Laboratory for Biomolecular Simulation Research, Institute for Quantitative Biomedicine and Department of Chemistry and Chemical Biology, Rutgers University, Piscataway, New Jersey 08854, USA.
J Chem Phys. 2023 Mar 28;158(12):124110. doi: 10.1063/5.0139281.
Modern semiempirical electronic structure methods have considerable promise in drug discovery as universal "force fields" that can reliably model biological and drug-like molecules, including alternative tautomers and protonation states. Herein, we compare the performance of several neglect of diatomic differential overlap-based semiempirical (MNDO/d, AM1, PM6, PM6-D3H4X, PM7, and ODM2), density-functional tight-binding based (DFTB3, DFTB/ChIMES, GFN1-xTB, and GFN2-xTB) models with pure machine learning potentials (ANI-1x and ANI-2x) and hybrid quantum mechanical/machine learning potentials (AIQM1 and QDπ) for a wide range of data computed at a consistent ωB97X/6-31G* level of theory (as in the ANI-1x database). This data includes conformational energies, intermolecular interactions, tautomers, and protonation states. Additional comparisons are made to a set of natural and synthetic nucleic acids from the artificially expanded genetic information system that has important implications for the design of new biotechnology and therapeutics. Finally, we examine the acid/base chemistry relevant for RNA cleavage reactions catalyzed by small nucleolytic ribozymes, DNAzymes, and ribonucleases. Overall, the hybrid quantum mechanical/machine learning potentials appear to be the most robust for these datasets, and the recently developed QDπ model performs exceptionally well, having especially high accuracy for tautomers and protonation states relevant to drug discovery.

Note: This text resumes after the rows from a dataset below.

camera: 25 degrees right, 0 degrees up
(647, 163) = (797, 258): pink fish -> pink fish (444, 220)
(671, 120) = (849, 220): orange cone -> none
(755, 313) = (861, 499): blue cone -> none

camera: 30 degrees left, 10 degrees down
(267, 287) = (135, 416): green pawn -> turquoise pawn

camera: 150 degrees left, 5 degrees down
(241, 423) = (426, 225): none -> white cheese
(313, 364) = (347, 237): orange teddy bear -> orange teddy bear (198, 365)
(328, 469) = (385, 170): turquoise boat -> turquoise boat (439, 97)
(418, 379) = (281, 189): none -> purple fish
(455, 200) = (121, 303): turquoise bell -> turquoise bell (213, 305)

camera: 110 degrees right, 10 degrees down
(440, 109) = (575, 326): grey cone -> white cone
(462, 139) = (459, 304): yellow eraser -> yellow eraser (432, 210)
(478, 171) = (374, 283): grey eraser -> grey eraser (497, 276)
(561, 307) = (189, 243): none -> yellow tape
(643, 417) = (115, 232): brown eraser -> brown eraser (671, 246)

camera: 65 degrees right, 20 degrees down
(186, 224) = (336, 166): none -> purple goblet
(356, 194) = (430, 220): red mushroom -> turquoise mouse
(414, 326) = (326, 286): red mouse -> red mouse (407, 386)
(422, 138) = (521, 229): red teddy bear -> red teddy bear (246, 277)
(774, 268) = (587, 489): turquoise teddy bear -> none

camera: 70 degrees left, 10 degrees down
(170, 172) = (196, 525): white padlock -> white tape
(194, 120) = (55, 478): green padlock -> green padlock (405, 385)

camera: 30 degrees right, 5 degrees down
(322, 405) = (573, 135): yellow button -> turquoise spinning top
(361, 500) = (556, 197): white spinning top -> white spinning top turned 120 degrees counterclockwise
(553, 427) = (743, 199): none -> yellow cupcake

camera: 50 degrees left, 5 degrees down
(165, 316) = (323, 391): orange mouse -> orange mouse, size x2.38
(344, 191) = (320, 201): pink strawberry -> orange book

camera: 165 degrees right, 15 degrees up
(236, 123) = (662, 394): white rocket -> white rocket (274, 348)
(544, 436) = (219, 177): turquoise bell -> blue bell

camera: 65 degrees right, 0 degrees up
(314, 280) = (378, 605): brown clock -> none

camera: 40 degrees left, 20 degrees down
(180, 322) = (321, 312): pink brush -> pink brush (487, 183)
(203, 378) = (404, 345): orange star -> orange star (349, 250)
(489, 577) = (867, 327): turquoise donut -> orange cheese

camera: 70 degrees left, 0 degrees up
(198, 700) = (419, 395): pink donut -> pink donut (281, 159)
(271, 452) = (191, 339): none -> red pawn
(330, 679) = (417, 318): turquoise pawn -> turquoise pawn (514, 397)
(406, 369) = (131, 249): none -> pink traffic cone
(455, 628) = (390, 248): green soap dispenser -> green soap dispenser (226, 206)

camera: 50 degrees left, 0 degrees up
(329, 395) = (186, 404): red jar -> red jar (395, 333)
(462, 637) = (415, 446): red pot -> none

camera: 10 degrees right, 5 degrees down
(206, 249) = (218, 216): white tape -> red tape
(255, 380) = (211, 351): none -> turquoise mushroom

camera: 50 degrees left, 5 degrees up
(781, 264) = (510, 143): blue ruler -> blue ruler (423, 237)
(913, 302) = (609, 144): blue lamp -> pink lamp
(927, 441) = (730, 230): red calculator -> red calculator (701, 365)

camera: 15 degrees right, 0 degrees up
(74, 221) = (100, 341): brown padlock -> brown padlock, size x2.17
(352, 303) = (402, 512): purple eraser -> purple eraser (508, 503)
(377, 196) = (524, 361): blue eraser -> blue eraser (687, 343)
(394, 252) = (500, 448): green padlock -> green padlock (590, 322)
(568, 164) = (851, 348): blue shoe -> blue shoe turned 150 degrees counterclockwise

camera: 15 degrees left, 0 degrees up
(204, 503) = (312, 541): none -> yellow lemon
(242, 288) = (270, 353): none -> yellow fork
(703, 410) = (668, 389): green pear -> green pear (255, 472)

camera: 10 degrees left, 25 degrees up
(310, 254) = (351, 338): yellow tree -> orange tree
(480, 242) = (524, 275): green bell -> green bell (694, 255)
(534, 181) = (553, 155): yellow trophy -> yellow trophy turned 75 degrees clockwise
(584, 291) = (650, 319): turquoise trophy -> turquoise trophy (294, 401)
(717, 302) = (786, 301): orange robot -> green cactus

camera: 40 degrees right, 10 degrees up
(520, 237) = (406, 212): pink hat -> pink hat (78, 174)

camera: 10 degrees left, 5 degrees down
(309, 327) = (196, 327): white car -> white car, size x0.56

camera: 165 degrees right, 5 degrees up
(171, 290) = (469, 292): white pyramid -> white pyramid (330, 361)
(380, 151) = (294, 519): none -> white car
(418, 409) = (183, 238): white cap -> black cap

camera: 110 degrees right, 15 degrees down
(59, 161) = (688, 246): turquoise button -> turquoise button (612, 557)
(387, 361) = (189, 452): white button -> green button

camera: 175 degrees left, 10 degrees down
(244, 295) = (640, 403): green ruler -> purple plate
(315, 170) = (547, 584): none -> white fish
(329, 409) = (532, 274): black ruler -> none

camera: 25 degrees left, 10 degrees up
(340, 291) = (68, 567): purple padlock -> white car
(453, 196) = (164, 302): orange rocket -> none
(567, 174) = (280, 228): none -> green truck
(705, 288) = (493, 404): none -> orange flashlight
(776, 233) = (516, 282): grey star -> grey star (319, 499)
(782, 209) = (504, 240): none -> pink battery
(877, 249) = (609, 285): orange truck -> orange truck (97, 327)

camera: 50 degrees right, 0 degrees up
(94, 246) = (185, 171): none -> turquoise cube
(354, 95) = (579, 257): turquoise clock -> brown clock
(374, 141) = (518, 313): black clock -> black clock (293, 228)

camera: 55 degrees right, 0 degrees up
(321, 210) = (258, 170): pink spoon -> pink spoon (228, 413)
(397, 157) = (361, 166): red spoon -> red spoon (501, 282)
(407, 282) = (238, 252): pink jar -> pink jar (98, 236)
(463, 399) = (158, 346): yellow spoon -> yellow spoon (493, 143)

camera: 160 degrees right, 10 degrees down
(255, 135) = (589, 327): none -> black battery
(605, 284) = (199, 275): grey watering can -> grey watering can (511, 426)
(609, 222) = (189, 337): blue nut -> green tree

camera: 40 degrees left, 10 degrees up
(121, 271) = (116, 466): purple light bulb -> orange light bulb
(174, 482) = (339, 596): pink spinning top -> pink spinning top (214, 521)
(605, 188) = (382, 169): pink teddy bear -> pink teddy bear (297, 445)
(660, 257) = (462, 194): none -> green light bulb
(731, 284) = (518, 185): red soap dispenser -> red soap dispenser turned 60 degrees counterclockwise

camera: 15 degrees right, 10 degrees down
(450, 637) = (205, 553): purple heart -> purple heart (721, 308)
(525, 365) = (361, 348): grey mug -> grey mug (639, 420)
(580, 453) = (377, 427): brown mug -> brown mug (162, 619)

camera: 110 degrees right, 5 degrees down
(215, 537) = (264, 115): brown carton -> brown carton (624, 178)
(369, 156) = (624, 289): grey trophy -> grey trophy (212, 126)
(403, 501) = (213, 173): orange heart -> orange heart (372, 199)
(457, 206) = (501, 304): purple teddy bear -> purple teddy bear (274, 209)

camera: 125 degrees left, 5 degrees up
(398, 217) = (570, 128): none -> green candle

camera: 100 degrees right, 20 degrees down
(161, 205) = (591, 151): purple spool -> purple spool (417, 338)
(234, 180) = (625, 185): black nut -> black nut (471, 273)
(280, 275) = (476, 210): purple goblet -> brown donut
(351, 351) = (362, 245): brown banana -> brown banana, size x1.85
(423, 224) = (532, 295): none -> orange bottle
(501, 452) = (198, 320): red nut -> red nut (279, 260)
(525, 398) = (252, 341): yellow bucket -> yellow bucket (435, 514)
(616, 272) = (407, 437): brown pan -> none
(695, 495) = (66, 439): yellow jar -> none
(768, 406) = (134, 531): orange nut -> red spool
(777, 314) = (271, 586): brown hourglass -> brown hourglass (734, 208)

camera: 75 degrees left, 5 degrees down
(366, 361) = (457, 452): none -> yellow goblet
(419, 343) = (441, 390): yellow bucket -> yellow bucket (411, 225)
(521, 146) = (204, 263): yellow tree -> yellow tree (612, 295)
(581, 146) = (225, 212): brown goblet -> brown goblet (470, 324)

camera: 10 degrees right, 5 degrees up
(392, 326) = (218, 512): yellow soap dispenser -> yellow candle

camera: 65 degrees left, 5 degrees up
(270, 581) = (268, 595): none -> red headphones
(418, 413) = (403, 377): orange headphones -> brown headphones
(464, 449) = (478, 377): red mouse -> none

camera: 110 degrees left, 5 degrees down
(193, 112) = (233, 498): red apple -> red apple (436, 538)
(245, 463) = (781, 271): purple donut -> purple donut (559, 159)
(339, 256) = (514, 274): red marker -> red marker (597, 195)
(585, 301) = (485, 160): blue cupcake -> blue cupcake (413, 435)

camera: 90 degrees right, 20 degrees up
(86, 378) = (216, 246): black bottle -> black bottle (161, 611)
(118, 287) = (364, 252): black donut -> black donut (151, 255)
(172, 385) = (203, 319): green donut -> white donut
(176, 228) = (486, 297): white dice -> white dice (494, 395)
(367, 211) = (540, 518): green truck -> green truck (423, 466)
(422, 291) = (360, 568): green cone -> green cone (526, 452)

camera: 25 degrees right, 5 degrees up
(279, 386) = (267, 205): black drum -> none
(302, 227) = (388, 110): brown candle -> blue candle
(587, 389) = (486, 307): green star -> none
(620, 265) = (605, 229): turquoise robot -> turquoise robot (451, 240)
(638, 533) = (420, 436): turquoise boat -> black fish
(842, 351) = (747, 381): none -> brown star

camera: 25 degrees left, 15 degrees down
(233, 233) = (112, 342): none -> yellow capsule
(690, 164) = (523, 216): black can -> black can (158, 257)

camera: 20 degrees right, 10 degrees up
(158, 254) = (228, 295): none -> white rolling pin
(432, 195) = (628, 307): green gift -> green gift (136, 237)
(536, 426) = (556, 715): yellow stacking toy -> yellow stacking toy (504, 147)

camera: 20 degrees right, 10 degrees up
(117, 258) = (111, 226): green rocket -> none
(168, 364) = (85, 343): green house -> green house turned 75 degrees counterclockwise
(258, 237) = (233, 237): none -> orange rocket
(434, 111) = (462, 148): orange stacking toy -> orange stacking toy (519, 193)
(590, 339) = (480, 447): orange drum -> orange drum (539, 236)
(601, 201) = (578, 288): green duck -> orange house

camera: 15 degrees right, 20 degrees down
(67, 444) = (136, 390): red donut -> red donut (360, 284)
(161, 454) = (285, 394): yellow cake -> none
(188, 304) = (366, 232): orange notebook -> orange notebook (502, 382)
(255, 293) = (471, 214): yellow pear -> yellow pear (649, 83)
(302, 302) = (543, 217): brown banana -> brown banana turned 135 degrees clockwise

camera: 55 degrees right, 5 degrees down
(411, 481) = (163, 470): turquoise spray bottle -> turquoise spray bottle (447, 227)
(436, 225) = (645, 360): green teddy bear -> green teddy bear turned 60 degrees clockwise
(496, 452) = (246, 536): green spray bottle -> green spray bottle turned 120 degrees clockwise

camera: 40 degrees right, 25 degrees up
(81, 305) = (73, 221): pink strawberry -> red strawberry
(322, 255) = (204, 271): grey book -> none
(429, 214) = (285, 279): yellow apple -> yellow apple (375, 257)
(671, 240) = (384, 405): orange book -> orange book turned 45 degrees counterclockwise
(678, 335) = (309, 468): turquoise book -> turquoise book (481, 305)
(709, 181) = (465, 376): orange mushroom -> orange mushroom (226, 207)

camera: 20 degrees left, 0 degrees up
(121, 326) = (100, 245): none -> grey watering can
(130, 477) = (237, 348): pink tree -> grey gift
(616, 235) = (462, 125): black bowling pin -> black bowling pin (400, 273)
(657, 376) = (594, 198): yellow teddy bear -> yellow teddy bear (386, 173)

现代半经验电子结构方法在药物发现中具有很大的潜力,因为它们可以作为通用的“力场”,可靠地模拟生物和药物样分子,包括替代互变异构体和质子化状态。在这里,我们比较了几种基于忽略双原子微分重叠的半经验(MNDO/d、AM1、PM6、PM6-D3H4X、PM7 和 ODM2)、基于密度泛函紧束缚的(DFTB3、DFTB/ChIMES、GFN1-xTB 和 GFN2-xTB)模型与纯机器学习势(ANI-1x 和 ANI-2x)和混合量子力学/机器学习势(AIQM1 和 QDπ)在广泛的数据范围内的性能,这些数据是在一致的 ωB97X/6-31G*理论水平上计算的(如在 ANI-1x 数据库中)。这些数据包括构象能、分子间相互作用、互变异构体和质子化状态。还与一组来自人为扩展遗传信息系统的天然和合成核酸进行了比较,这对新生物技术和治疗剂的设计具有重要意义。最后,我们研究了与小核酶、DNA 酶和核糖核酸酶催化的 RNA 切割反应相关的酸碱化学。总体而言,混合量子力学/机器学习势似乎对这些数据集最稳健,最近开发的 QDπ 模型表现异常出色,对于与药物发现相关的互变异构体和质子化状态具有特别高的准确性。